**Extract**
▼

Princess Nazli Fazil

Princess Zainab Nazlı Khanum Effendi (1853 12 December 1913) was an Egyptian princess from the dynasty of Muhammad Ali of Egypt and one of the first women to revive the tradition of the literary salon in the Arab world, at her palace in Cairo from the 1880s until her death.

Princess Nazli Fazil by Gabriel Lekegian

Early life

Of Turkish origin,[1] Princess Nazlı Fazıl was born in Constantinople, Ottoman Empire, in 1853, the eldest child of Mustafa Fazıl Pasha, son of Ibrahim Pasha of Egypt and brother of the future Khedive Isma'il Pasha,[2] and Dilazad Hanim. Her mother was Dazad Hanim. At the age of 13, she left Egypt for Constantinople upon her father's falling out with his brother, the Khedive, in 1866. In Constantinople, she was highly educated, against prevailing tradition, and entertained foreign visitors. She was a well educated and cultured lady who spoke Turkish, Arabic, French and English, and also Italian and German.

Influence

In December 1872, she married Turkish ambassador Halil Şerif Paşa (Khalil Bey), and moved briefly to Paris with him on his last post there.[3] It was not a happy marriage, and her one daughter, Hayya Khanum, died in infancy. Upon his death, she moved back to Cairo, Khedivate of Egypt, and settled in a palace located nearby to the royal Abdeen Palace, named "Villa Henry".[2]

In this palace, she began hosting soirees, and was friendly with the intellectual elites of her day, including the Egyptians, Muhammad Abduh, Saad Zaghloul, and Qasim Amin, and the British, Lord Cromer and Herbert Kitchener.[2] It is rumored that she was the individual who encouraged Saad Zaghlul to learn French in order to disseminate his writings more widely and also arranged his marriage to Safiyya Zaghlul. Additionally, it was at her insistence that Lord Cromer coordinated 'Abduh's return from exile in 1888.

▲

**Raw data**
▼

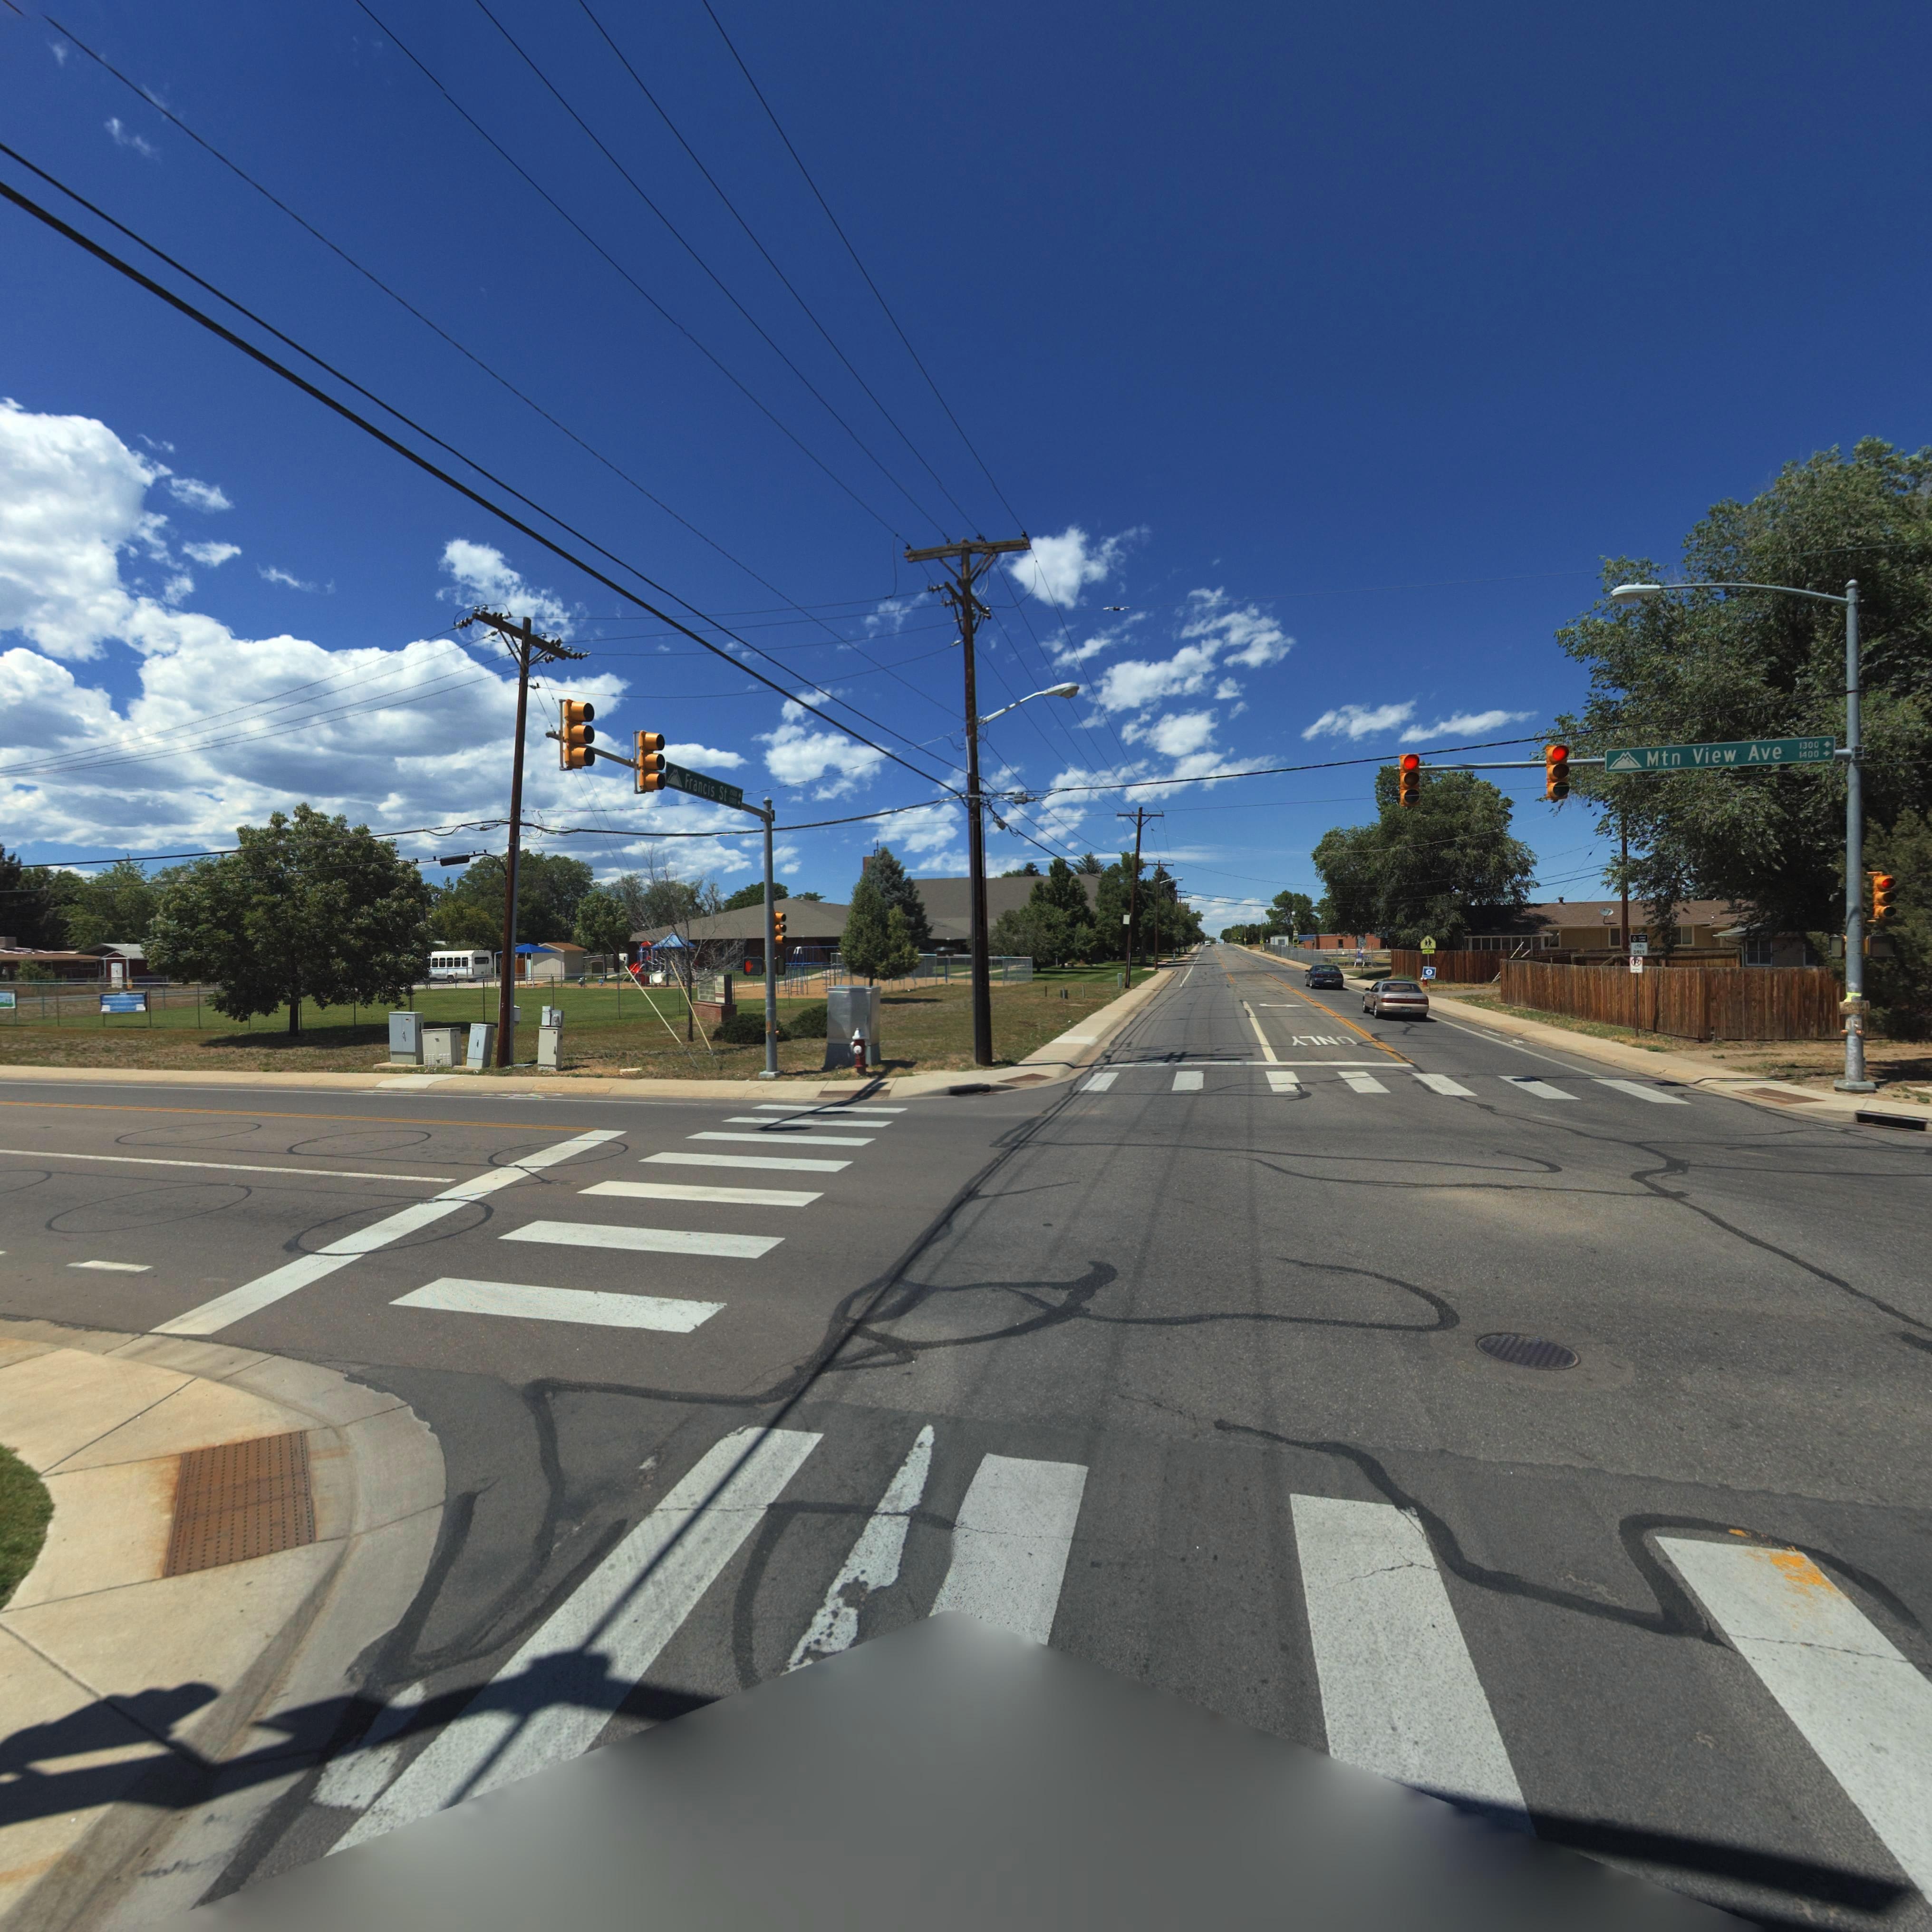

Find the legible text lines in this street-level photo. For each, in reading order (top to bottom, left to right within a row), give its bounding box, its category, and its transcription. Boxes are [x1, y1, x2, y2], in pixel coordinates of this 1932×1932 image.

▲

**Task brief**
Reproduce the text about Princess Nazli Fazil in full, word for word.

**Response to this task**
Princess Nazli Fazil

Princess Zainab Nazlı Khanum Effendi (1853 12 December 1913) was an Egyptian princess from the dynasty of Muhammad Ali of Egypt and one of the first women to revive the tradition of the literary salon in the Arab world, at her palace in Cairo from the 1880s until her death.

Princess Nazli Fazil by Gabriel Lekegian

Early life

Of Turkish origin,[1] Princess Nazlı Fazıl was born in Constantinople, Ottoman Empire, in 1853, the eldest child of Mustafa Fazıl Pasha, son of Ibrahim Pasha of Egypt and brother of the future Khedive Isma'il Pasha,[2] and Dilazad Hanim. Her mother was Dazad Hanim. At the age of 13, she left Egypt for Constantinople upon her father's falling out with his brother, the Khedive, in 1866. In Constantinople, she was highly educated, against prevailing tradition, and entertained foreign visitors. She was a well educated and cultured lady who spoke Turkish, Arabic, French and English, and also Italian and German.

Influence

In December 1872, she married Turkish ambassador Halil Şerif Paşa (Khalil Bey), and moved briefly to Paris with him on his last post there.[3] It was not a happy marriage, and her one daughter, Hayya Khanum, died in infancy. Upon his death, she moved back to Cairo, Khedivate of Egypt, and settled in a palace located nearby to the royal Abdeen Palace, named "Villa Henry".[2]

In this palace, she began hosting soirees, and was friendly with the intellectual elites of her day, including the Egyptians, Muhammad Abduh, Saad Zaghloul, and Qasim Amin, and the British, Lord Cromer and Herbert Kitchener.[2] It is rumored that she was the individual who encouraged Saad Zaghlul to learn French in order to disseminate his writings more widely and also arranged his marriage to Safiyya Zaghlul. Additionally, it was at her insistence that Lord Cromer coordinated 'Abduh's return from exile in 1888.